Germans are obsessive, and at times misguided, about their feelings toward beer, as evidenced by the German Purity Law – or Reinheitsgebot – that dates back to 1516. Originally created as a food safety regulation, it stipulated that beer could only contain three ingredients: barley, hops and water. It has since been modified to allow hops and yeast, but it strictly prohibits spices, sugar and unmalted grains – all used in a huge variety of Belgian, American and British beers to add flavour and complexity. The Reinheitsgebot ensures quality in virtually any German brew, but squashes imagination.
For example, adding lemon during the brewing process is prohibited. Yet interestingly, it’s perfectly acceptable – even encouraged by my tablemates – to start the night with a radler, a 50/50 mixture of beer and lemonade.
In fact radler – which means “cyclists litre”, an ode to a legendary story involving an 1920’s innkeeper on a popular bike trail inventing the concoction so cyclists could avoid getting too drunk to pedal home – is one of only three beverage options available at the volksfest (the third being spezi, a pre-made mixture of cola, lemonade and beer much loved by Bavarians).
I refused to drink radler, and was thankful for the seemingly endless supply of the pure beer that Bavarians have been making such a fuss over since 1516.
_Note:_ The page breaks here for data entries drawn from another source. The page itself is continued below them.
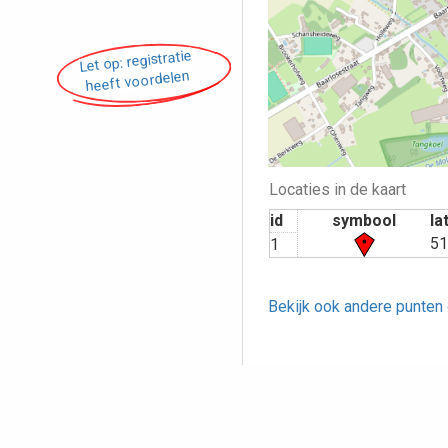
Let op: registratie
heeft voordelen
Locaties in de kaart
id
symbool
la
51
1
Bekijk ook andere punten 
Opmerking pl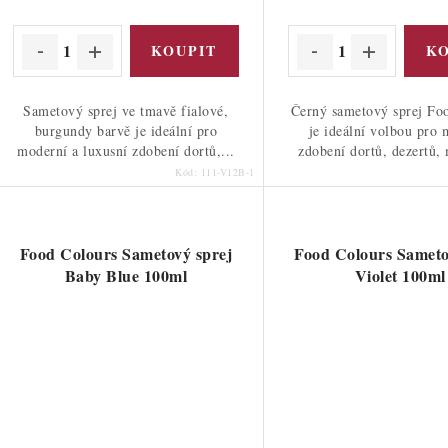
ů
Sametový sprej ve tmavě fialové,
Černý sametový sprej Fo
burgundy barvě je ideální pro
je ideální volbou pro 
moderní a luxusní zdobení dortů,...
zdobení dortů, dezertů, 
Kód:
111-V12B-1
Food Colours Sametový sprej
Food Colours Sameto
Baby Blue 100ml
Violet 100ml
I kept a steady pace throughout the night and kept my belly full of roast chicken, incredibly delicious schweinshaxe (roast pork knuckle) and pretzels. It is a true feat of endurance to make it through a whole night in the beer tent; apart from a small carnival outside there is not much to do but drink. Testing your endurance is the fact that a litre of beer costs less than five euros – half the price of Oktoberfest – and happens to be delicious. Then there’s the prosting. Every time anyone wants to make a toast, which is roughly every 43 seconds, the entire table clanks glasses and makes individual eye contact in a big shout of “prost!” before taking another gulp. Prosting – like all other matters involving beer – is taken seriously; you do not want to deny a German man with a carefully groomed moustache and 150-year old lederhosen a clank of the glass.
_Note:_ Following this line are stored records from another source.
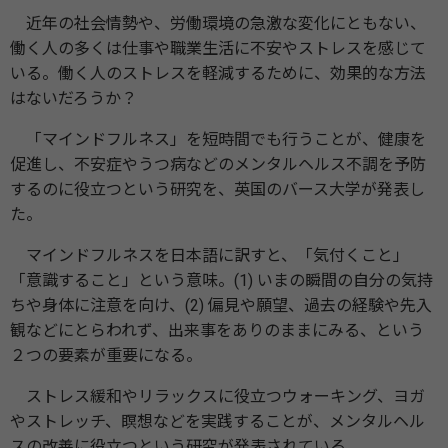
近年の社会情勢や、労働環境の急激な変化にともない、
働く人の多くは仕事や職業生活に不安やストレスを感じて
いる。働く人のストレスを軽減するために、効果的な方法
はないだろうか？
「マインドフルネス」を短時間でも行うことが、健康を
促進し、不安症やうつ病などのメンタルヘルス不調を予防
するのに役立つという研究を、英国のバース大学が発表し
た。
マインドフルネスを日本語に訳すと、「気付くこと」
「意識すること」という意味。(1) いまの瞬間の自分の気持
ちや身体に注意を向け、(2) 偏見や願望、過去の経験や先入
観などにとらわれず、出来事をありのままにみる、という
２つの要素が重要になる。
ストレス緩和やリラックスに役立つウォーキング、ヨガ
やストレッチ、瞑想などを実践することが、メンタルヘル
スの改善に役立つという研究が発表されている。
I prosted with the Zeimans to celebrate our reunion, with their father for letting me stay at his house, the guy at the table next to me because he had cool lederhosen, and the girl across from me because her beer was getting heavy and she wanted to make it lighter.
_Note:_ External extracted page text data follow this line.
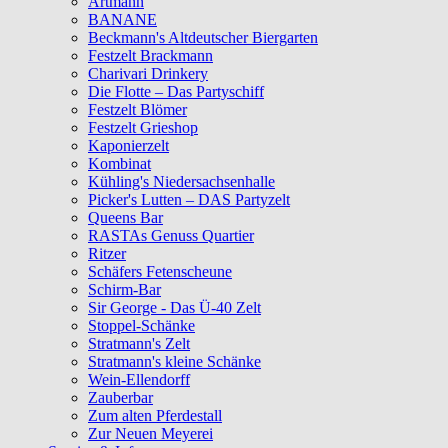
Artmann
BANANE
Beckmann's Altdeutscher Biergarten
Festzelt Brackmann
Charivari Drinkery
Die Flotte – Das Partyschiff
Festzelt Blömer
Festzelt Grieshop
Kaponierzelt
Kombinat
Kühling's Niedersachsenhalle
Picker's Lutten – DAS Partyzelt
Queens Bar
RASTAs Genuss Quartier
Ritzer
Schäfers Fetenscheune
Schirm-Bar
Sir George - Das Ü-40 Zelt
Stoppel-Schänke
Stratmann's Zelt
Stratmann's kleine Schänke
Wein-Ellendorff
Zauberbar
Zum alten Pferdestall
Zur Neuen Meyerei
Of course, just in case your table of roughly 10 people runs out of reasons to prost, the massive oompah band that intersperses drinking songs between traditional Bavarian tunes and 1980s American pop hits will make sure you’re keeping an admirable pace..
Really, the only thing stopping you from drinking more beer is avoiding the lengthy bathroom lines. So after hours of prosting, pretzel eating and singing, you have four choices: drink a radler, stop drinking, order another beer or hit the carnival.
As a person who is morally opposed to radler and physically opposed to things that spin me in circles for minutes at a time, I opted for another beer. I drank with old friends and new, celebrating that I’d finally made it here, had my first real Oktoberfestbier and reunited with friends I met years earlier.
It was about 40 prosts later that I got into the conversation with Freuzich about her heritage. My heart-wrenching day had mostly faded into the background of a celebratory night, and this place would soon be a distant memory for me. But, after our talk, I couldn’t help think that for the people who grew up here, that electric fence was always somewhere in the background.
Correction: A previous version of this article incorrectly stated the year that the Dachau concentration camp was built. It has been corrected.